Rastaman
09 Juni 2010Wissen die westlichen Reggae-Liebhaber eigentlich, wen sie da als ihren Gott verehren? Die echten Rastafari mögen es halbwegs wissen, aber diese scheinen doch den westlichen Nachahmern als Vertreter des lässigen und toleranten Lebenstils und der Naturverbundenheit zu dienen. Tolerant sind sie nicht wirklich, wenn man den Haß auf die Homosexualität anschaut, die sich auch in den Texten echter Rastafaris findet und des öfteren zu richtigen Lynchmobs führt, die Schwule durch die Straßen jagen und verletzen, gar ermorden.
Aber das mag nicht unser Thema sein.
Denn auch der Rastaman ist kein wirklicher Sympathieträger.

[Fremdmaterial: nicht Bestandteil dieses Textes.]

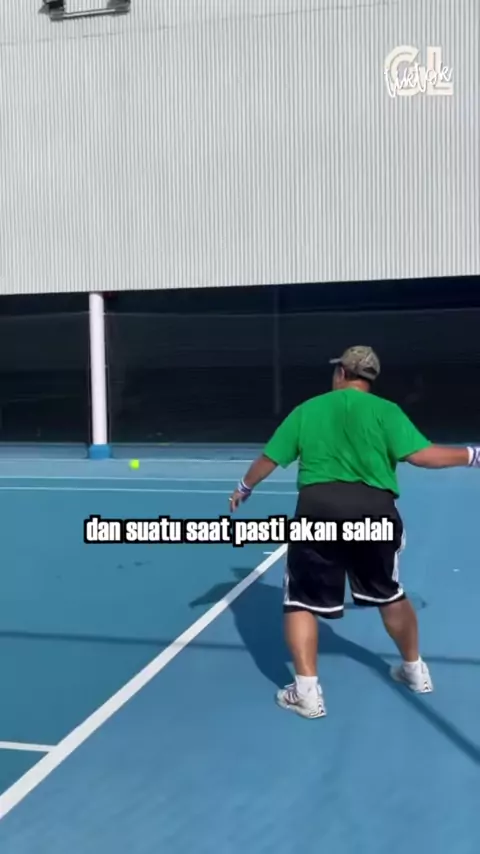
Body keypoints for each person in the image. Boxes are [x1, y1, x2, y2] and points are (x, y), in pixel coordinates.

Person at [229, 345, 480, 719]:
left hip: (319, 512)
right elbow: (422, 455)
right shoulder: (387, 411)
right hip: (375, 513)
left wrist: (244, 487)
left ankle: (307, 694)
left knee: (300, 601)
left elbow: (270, 458)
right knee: (389, 593)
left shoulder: (308, 409)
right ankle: (414, 671)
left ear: (342, 373)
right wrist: (473, 455)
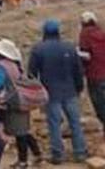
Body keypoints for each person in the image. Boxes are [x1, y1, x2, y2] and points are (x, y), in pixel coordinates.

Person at [28, 19, 88, 164]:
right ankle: (80, 153)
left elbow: (31, 74)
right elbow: (78, 71)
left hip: (50, 93)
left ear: (45, 32)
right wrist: (79, 88)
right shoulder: (69, 47)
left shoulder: (38, 49)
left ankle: (58, 155)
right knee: (75, 123)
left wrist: (37, 93)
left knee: (54, 124)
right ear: (58, 32)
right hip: (70, 91)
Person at [0, 39, 42, 167]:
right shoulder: (16, 64)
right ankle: (37, 153)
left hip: (13, 102)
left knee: (19, 132)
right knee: (24, 129)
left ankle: (23, 161)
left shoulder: (2, 66)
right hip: (23, 99)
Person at [79, 11, 105, 131]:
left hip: (94, 74)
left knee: (98, 101)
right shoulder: (101, 33)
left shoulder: (85, 34)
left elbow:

Haile Selassi war ein absolutistischer Herrscher, der auf einem Pfauenthon in extremem Luxus schwelgte, während in seinem Heimatland Äthiopien die größte Hungersnot seit Gedenken herrschte. Das interessierte den Herrscher aber wenig. Buchstäblich zu Millionen sind die Äthiopier damals verhungert, aber der Gottkaiser nahm davon kaum Notiz. Daß man solch einen Unmenschen als Rastaman anbeten kann, verwundert. Klar hat man das Recht dazu, aber gutheißen muß man es nicht. Noch weniger kann man verstehen, daß es die westlichen Intellektuellen kritiklos übernehmen, weil es zum Musikstil dazuzugehören scheint. In Deutschland wird zu Recht von den eher links eingestellten Intellektuellen das steige Auseinanderdriften der Schere zwischen Arm und Reich gebrandmarkt. Im Vergleich zum Lebensstil des Gottkaisers Selassi und dem Hungertode seiner Untertanen ist die Schere in Deutschland aber noch fast geschlossen.

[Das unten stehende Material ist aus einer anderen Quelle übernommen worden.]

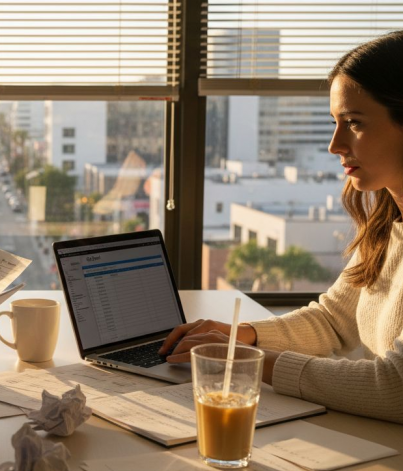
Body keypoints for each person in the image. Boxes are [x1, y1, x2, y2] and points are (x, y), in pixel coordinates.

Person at [160, 31, 403, 425]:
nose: (334, 144)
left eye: (353, 123)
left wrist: (248, 360)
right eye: (334, 122)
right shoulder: (386, 224)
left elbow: (396, 387)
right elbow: (333, 322)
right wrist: (240, 335)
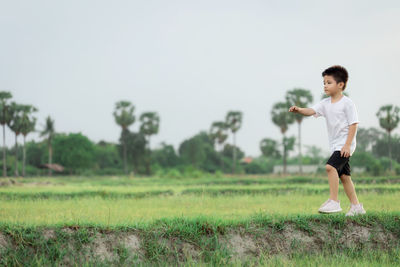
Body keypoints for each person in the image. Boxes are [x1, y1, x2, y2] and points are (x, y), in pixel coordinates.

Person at [288, 65, 366, 216]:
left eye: (329, 82)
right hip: (336, 145)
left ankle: (334, 201)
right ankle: (357, 207)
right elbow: (311, 111)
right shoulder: (325, 103)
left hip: (344, 145)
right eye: (324, 82)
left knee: (330, 167)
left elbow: (354, 124)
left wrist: (347, 145)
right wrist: (299, 110)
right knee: (344, 176)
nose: (325, 85)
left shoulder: (347, 103)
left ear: (340, 84)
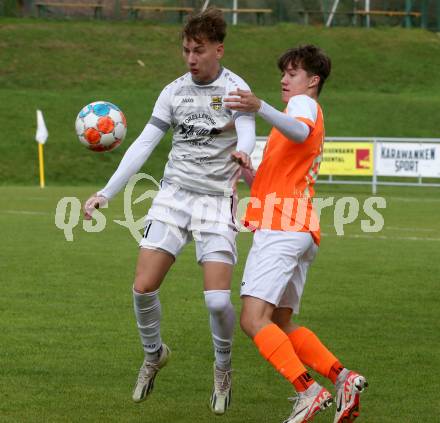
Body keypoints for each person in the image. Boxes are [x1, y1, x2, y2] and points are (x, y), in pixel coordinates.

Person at [83, 7, 255, 415]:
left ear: (218, 49)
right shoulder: (173, 91)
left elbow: (247, 127)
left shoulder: (236, 89)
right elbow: (144, 143)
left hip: (215, 201)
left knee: (216, 302)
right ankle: (153, 353)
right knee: (142, 287)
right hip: (174, 196)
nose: (191, 58)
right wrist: (107, 192)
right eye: (185, 50)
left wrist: (245, 151)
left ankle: (223, 367)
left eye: (198, 50)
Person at [224, 45, 367, 423]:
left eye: (293, 73)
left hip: (283, 226)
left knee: (253, 320)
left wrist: (260, 107)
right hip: (298, 225)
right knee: (281, 323)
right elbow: (284, 166)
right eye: (284, 73)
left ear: (313, 80)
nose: (284, 80)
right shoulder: (292, 117)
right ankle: (344, 378)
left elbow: (300, 132)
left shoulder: (301, 107)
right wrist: (249, 170)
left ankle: (308, 390)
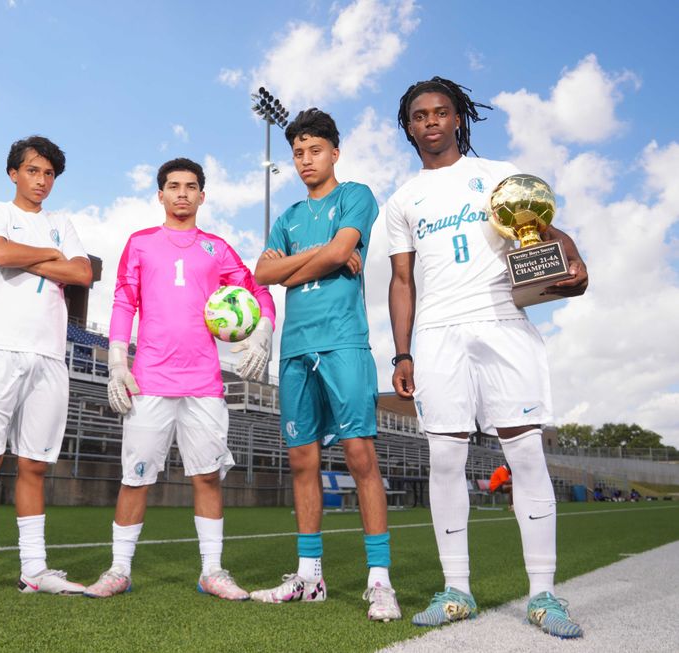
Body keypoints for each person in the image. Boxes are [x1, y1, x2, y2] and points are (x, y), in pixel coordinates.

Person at [386, 76, 588, 638]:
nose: (430, 121)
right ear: (409, 127)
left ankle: (543, 595)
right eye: (419, 115)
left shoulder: (497, 175)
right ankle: (457, 591)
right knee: (445, 460)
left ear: (458, 118)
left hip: (502, 322)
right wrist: (402, 353)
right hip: (437, 334)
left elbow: (547, 232)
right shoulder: (402, 200)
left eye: (440, 112)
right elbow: (402, 281)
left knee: (525, 454)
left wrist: (575, 265)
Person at [83, 158, 275, 600]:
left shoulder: (217, 249)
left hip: (204, 383)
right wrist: (117, 362)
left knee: (207, 477)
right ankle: (119, 570)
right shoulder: (141, 243)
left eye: (191, 186)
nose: (182, 193)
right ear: (161, 195)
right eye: (174, 186)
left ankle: (212, 571)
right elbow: (124, 300)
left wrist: (264, 328)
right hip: (149, 380)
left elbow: (257, 289)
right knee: (136, 477)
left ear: (202, 196)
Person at [249, 108, 401, 622]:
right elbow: (261, 272)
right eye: (298, 153)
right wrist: (322, 256)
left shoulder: (355, 195)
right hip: (295, 347)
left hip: (343, 342)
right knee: (301, 461)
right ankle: (309, 576)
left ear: (334, 152)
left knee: (360, 455)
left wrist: (294, 268)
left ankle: (379, 580)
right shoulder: (288, 217)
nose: (305, 160)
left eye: (315, 150)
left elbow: (339, 253)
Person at [0, 137, 91, 601]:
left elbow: (83, 274)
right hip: (2, 348)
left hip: (50, 355)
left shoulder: (61, 222)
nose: (41, 180)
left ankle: (34, 569)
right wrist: (52, 256)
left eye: (48, 174)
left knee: (33, 464)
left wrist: (33, 255)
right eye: (32, 171)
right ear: (14, 173)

Dennoch besingt man diesen absolutistischen Kaiser ungefragt.
Aber Widersprüche stoßen immer auf Widersprüche.
Man mag die Musik. Aber ist die Musik nicht auch ohne Rastaman denkbar? Würde man einen Faschisten, käme er in den Texten vor, ebenfalls übernehmen, weil die Musik einem in die eigene Lebensphilosophie zu passen scheint?
Wohl kaum.
Einem Herrscher aber zu huldigen, der gegen alles steht, was man sich aus dem Lebensstil als Rastafari erhofft, das erscheint wenig nachvollziehbar.
Haile Selassi wurde übrigens von der Intelligenz des Landes aus demselben gejagt. Warum man ihn hierzulande als geistige Folklore sieht, bleibt schleierhaft.